■ **SELECTION**

┌────────

Search SFE    Search EoF

  Omit cross-reference entries  

Lie Detectors

Entry updated 15 October 2018. Tagged: Theme.

Sf authors frequently invoke devices that can tell truth from falsehood a great deal more reliably than real-world polygraphs. The latter are anticipated in "The First Watch" (June 1909 Hampton's Magazine) by Edwin Balmer and William MacHarg, later included in The Achievements of Luther Trant (coll 1910), while their mechanical limitations are considered in G K Chesterton's non-sf Father Brown detective story "The Mistake of the Machine" (October 1913 Pall Mall Magazine). There is an early film appearance of attempted lie detection via heart-rate measurement in Doctor X (1932).

It is one of the odder features of future society on Earth and Venus in A E van Vogt's The World of Ā (August-October 1945 Astounding; rev 1948; rev vt The World of Null-A 1970) that lie detectors, equipped with AI conversational ability, appear to be standard appliances in all households and hotel rooms. Earth's oppressive security forces rely on a polygraph-like detector in Robert A Heinlein's Between Planets (1951). The "schizophraser" of Eric Frank Russell's Dreadful Sanctuary (June-August 1948 Astounding; rev 1951; rev 1963; further rev 1967) is not so much a lie detector as a truth compeller which interferes with the subject's ability to deceive. Such cortical intervention may be physically dangerous, as with the feared Psychic Probe that appears throughout Isaac Asimov's Galactic Empire stories – most damagingly in The Currents of Space (October-December 1952 Astounding; 1952), where its misuse causes deep Amnesia – and the unpleasant "Kindet test" of Brian Ball's Sundog (1965). A harmless lie detector, assumed without special comment to be infallible, appears in James H Schmitz's The Witches of Karres (December 1949 Astounding; exp 1966).

└────────

■ **RECORD EXTRACTS**
┌────────

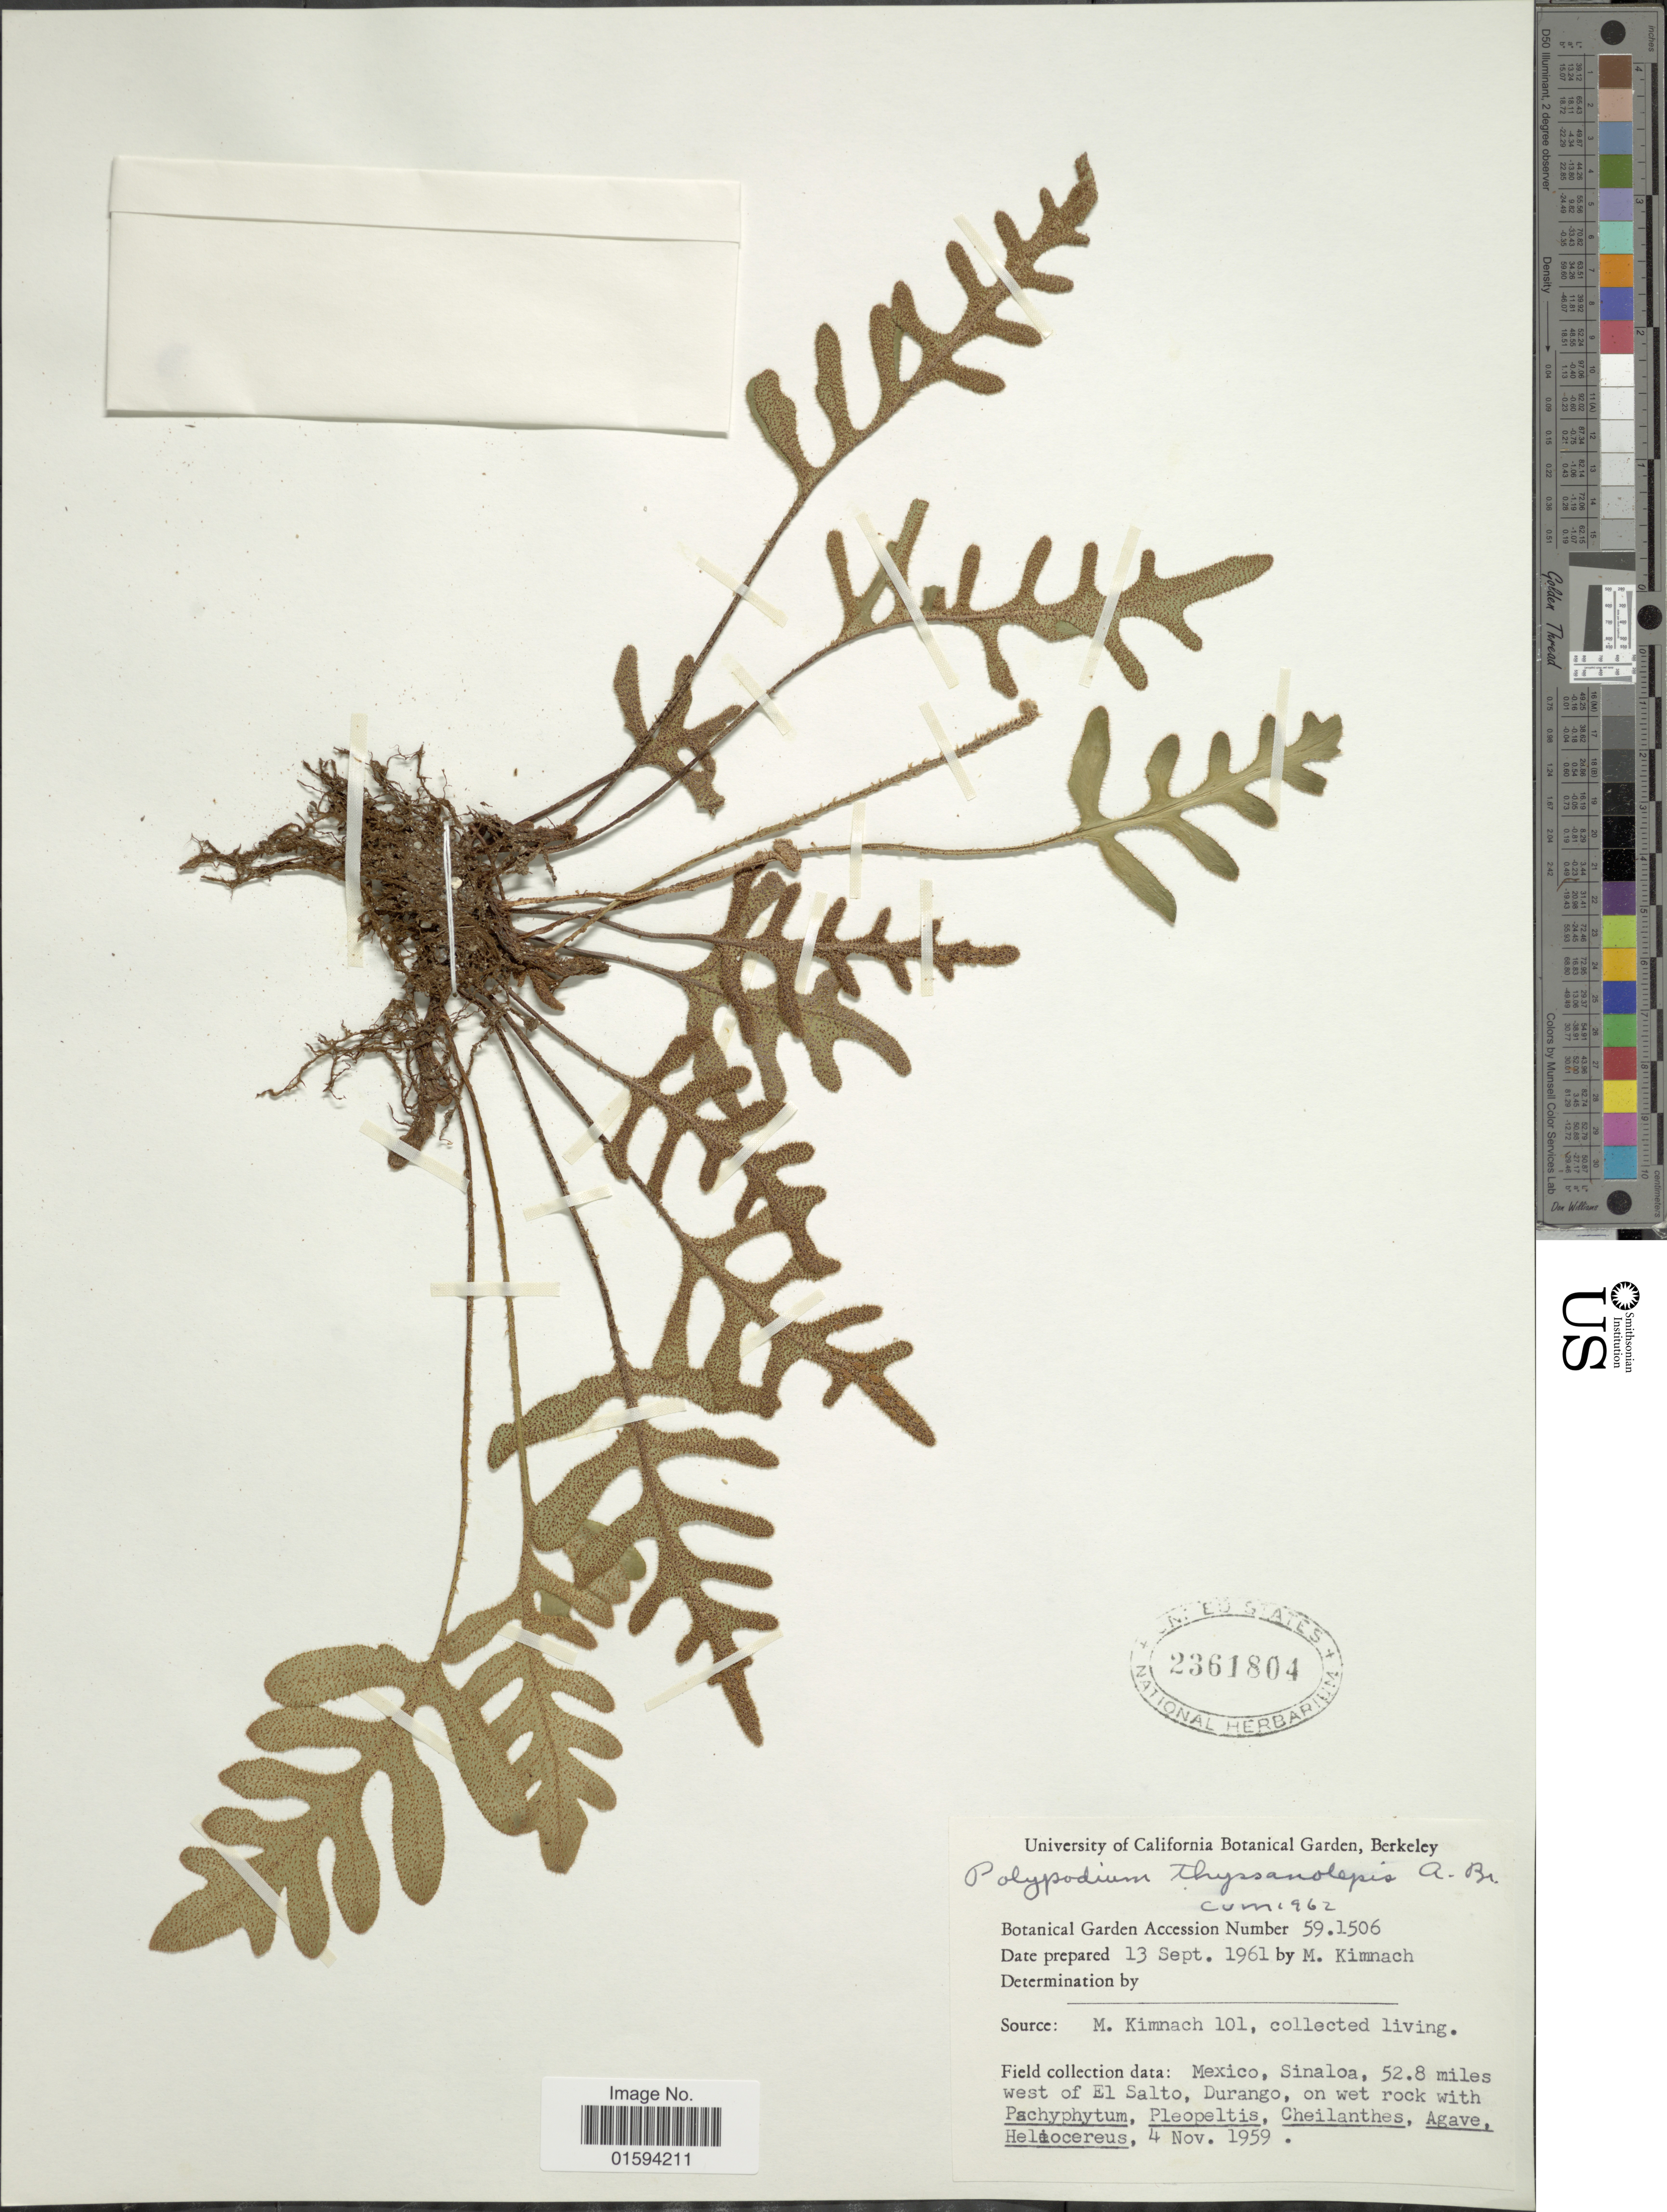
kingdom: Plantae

└────────
┌────────

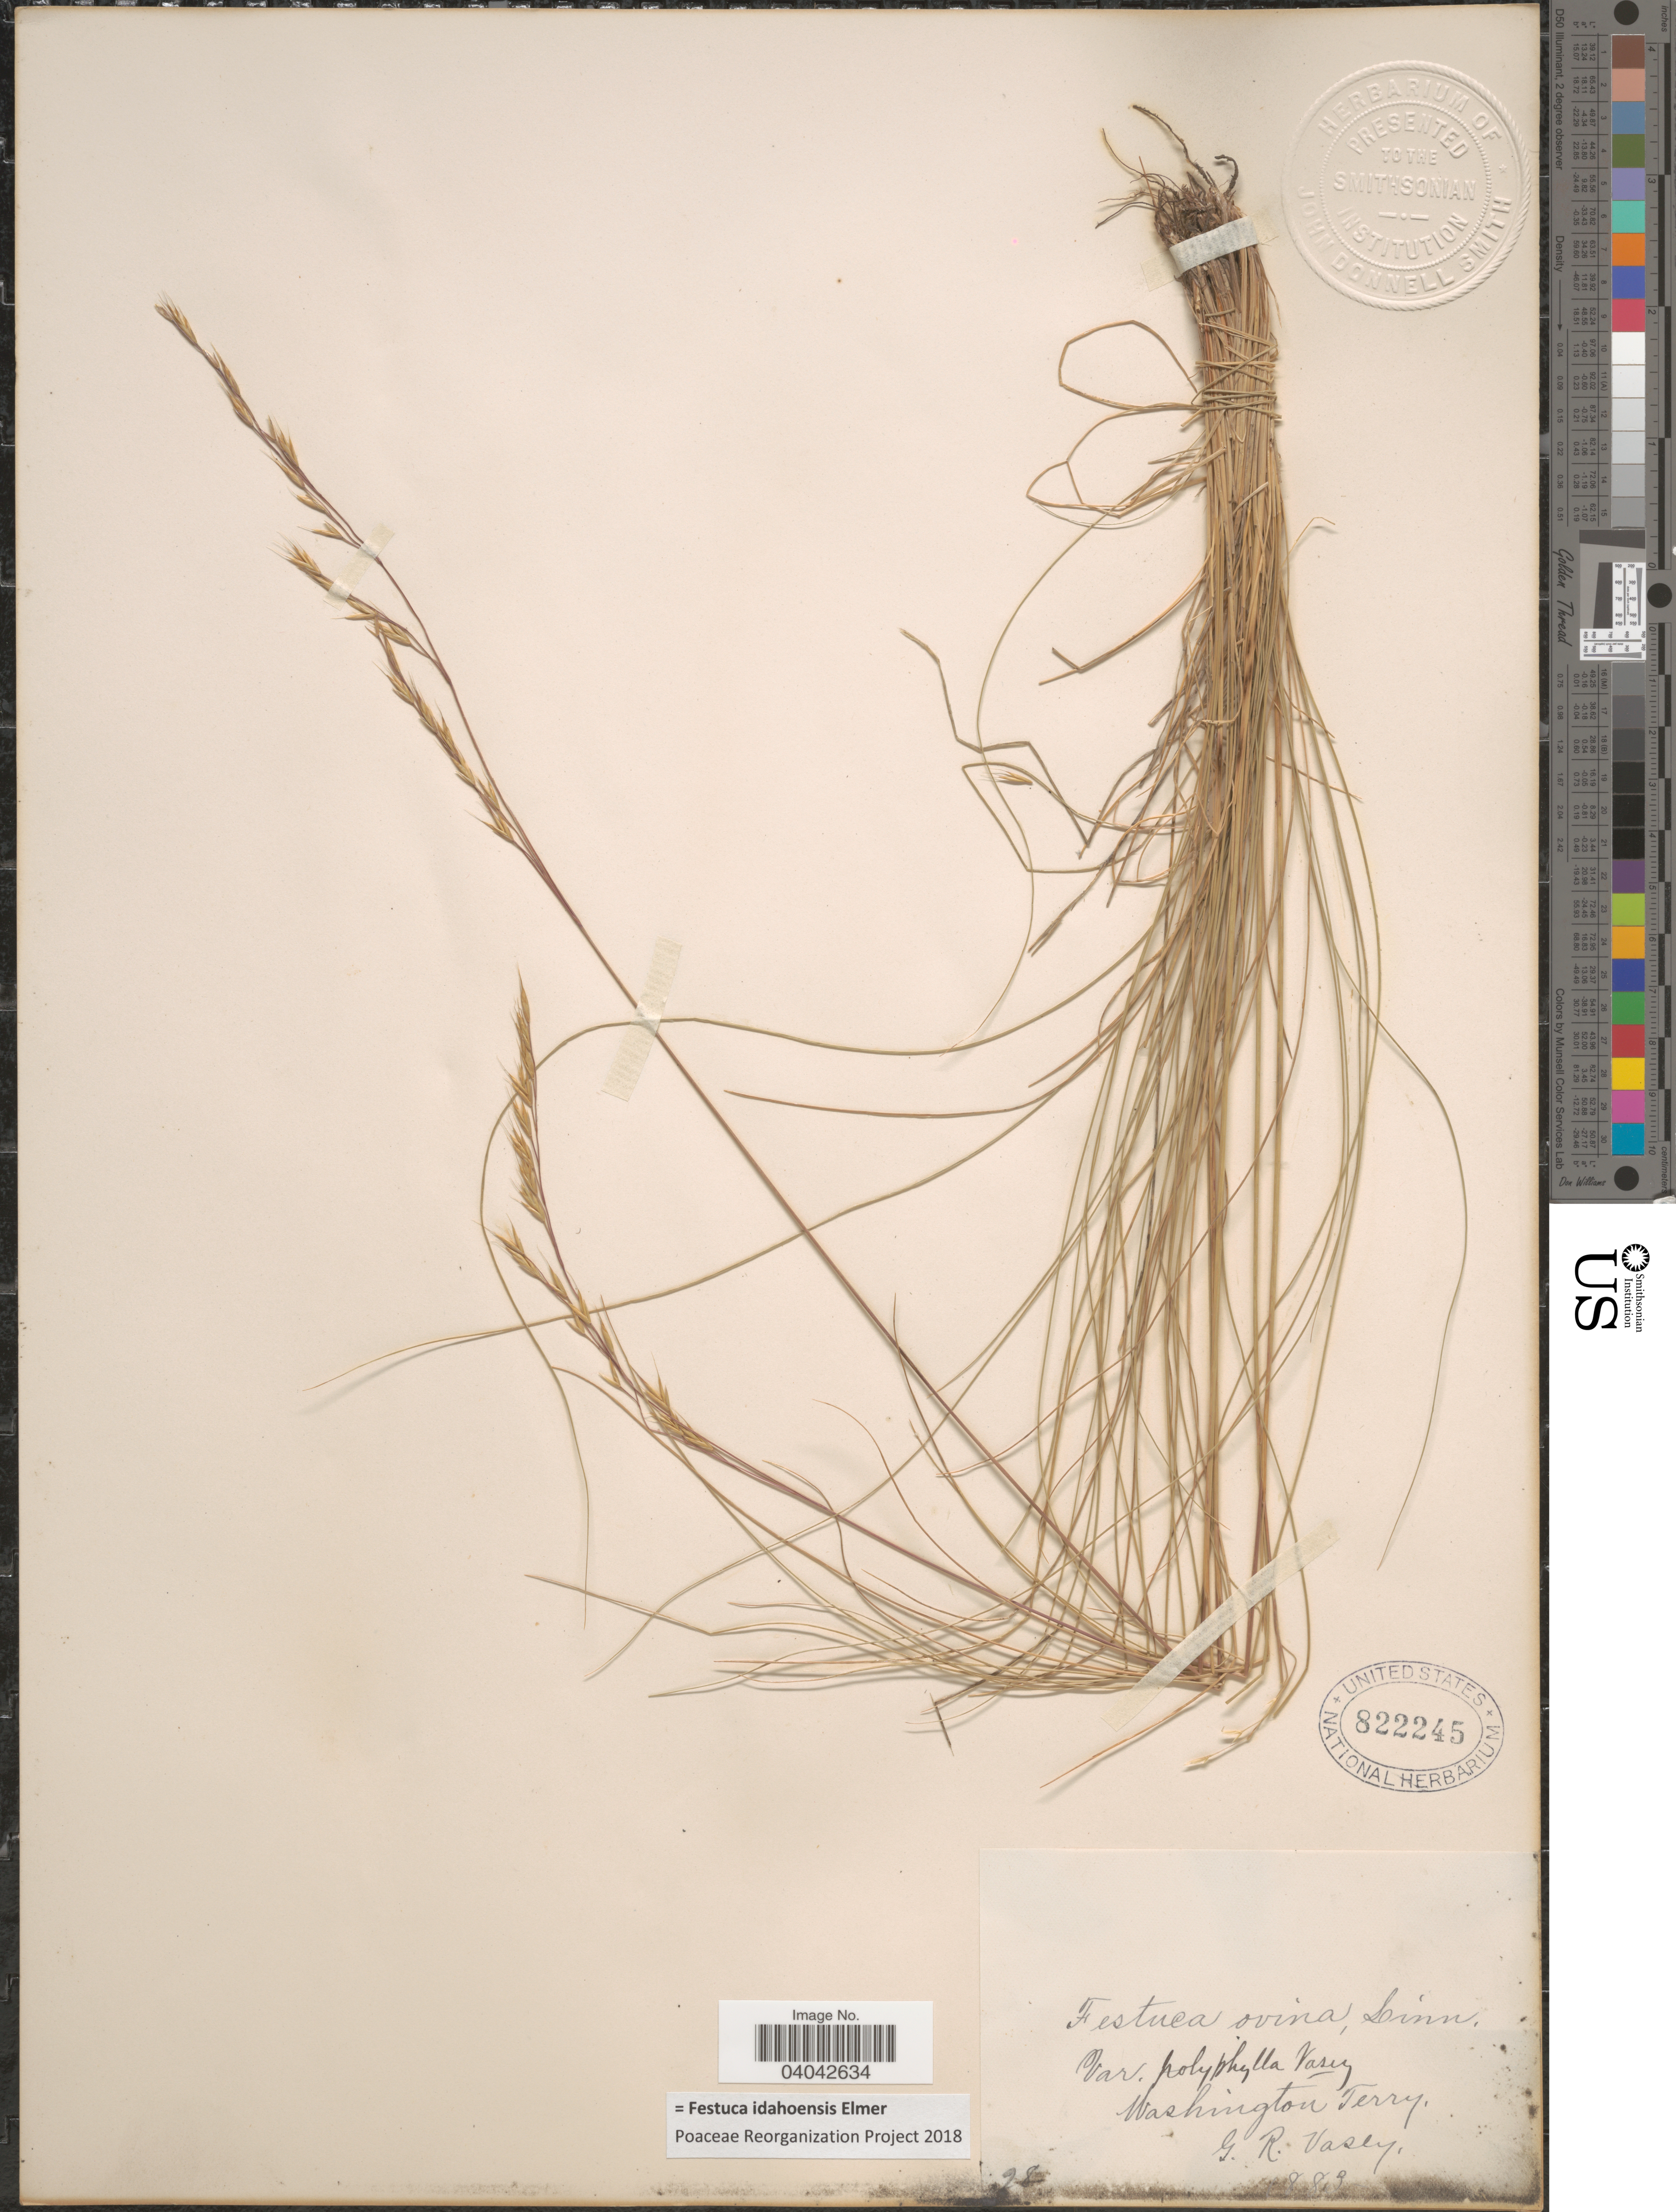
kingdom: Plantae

└────────

■ **EXERCISE**
Pick up the entry on lie detectors in science fiction after its final sentence and carry it forward.

■ **OUTPUT**
In sf courtroom scenes the detector provides an immediate measure of witness reliability: it is variously named as the truth meter of Robert A Heinlein's The Star Beast (May-July 1954 F&SF as "Star Lummox"; 1954), the veridicator of H Beam Piper's Little Fuzzy (1962) and the Verifier of James H Schmitz's The Universe Against Her (fixup 1964). John Brunner's The Long Result (1965) distinguishes between open courtroom use of the detector and the "flagrant breach of good manners" of employing it covertly. Courts-martial of the space navy in David Feintuch's Midshipman's Hope (1994) make routine checks of veracity with "P and D", polygraph and truth Drugs (which see for further drug examples).

Criminals naturally hope to beat the lie detector: in Fredric Brown's "Crisis, 1999" (August 1949 Ellery Queen's Mystery Magazine), a Hypnosis-induced Memory Edit not only removes detectable guilt but brings reform since the subjects are in effect no longer criminals. Quick-witted protagonists may be allowed to circumvent the machine by telling literal but misleading truths: "The Best Policy" (July 1957 Astounding) by Randall Garrett revolves around such artful gaming of the system. A deluded person wrongly believing himself innocent is acquitted by the "Truth Detector" of Lloyd Biggle Jr's "Pariah Planet" (March 1965 Worlds of Tomorrow; vt "The Perfect Punishment" in The Rule of the Door coll 1967). Many further sf stories make incidental use of lie detectors, for example "Equinoctial" (in Ascents of Wonder, anth 1977, ed David Gerrold) by John Varley. A novel whose central Invention is an infallible lie detector is James L Halperin's The Truth Machine (1996); but in Brian Aldiss's The Primal Urge (1961), UK authorities who have required all citizens to be fitted with forehead-mounted Emotional Registers (making it impossible to conceal Sex-related arousal) draw the line at adding a truth meter, for this would be "a death blow to British diplomacy".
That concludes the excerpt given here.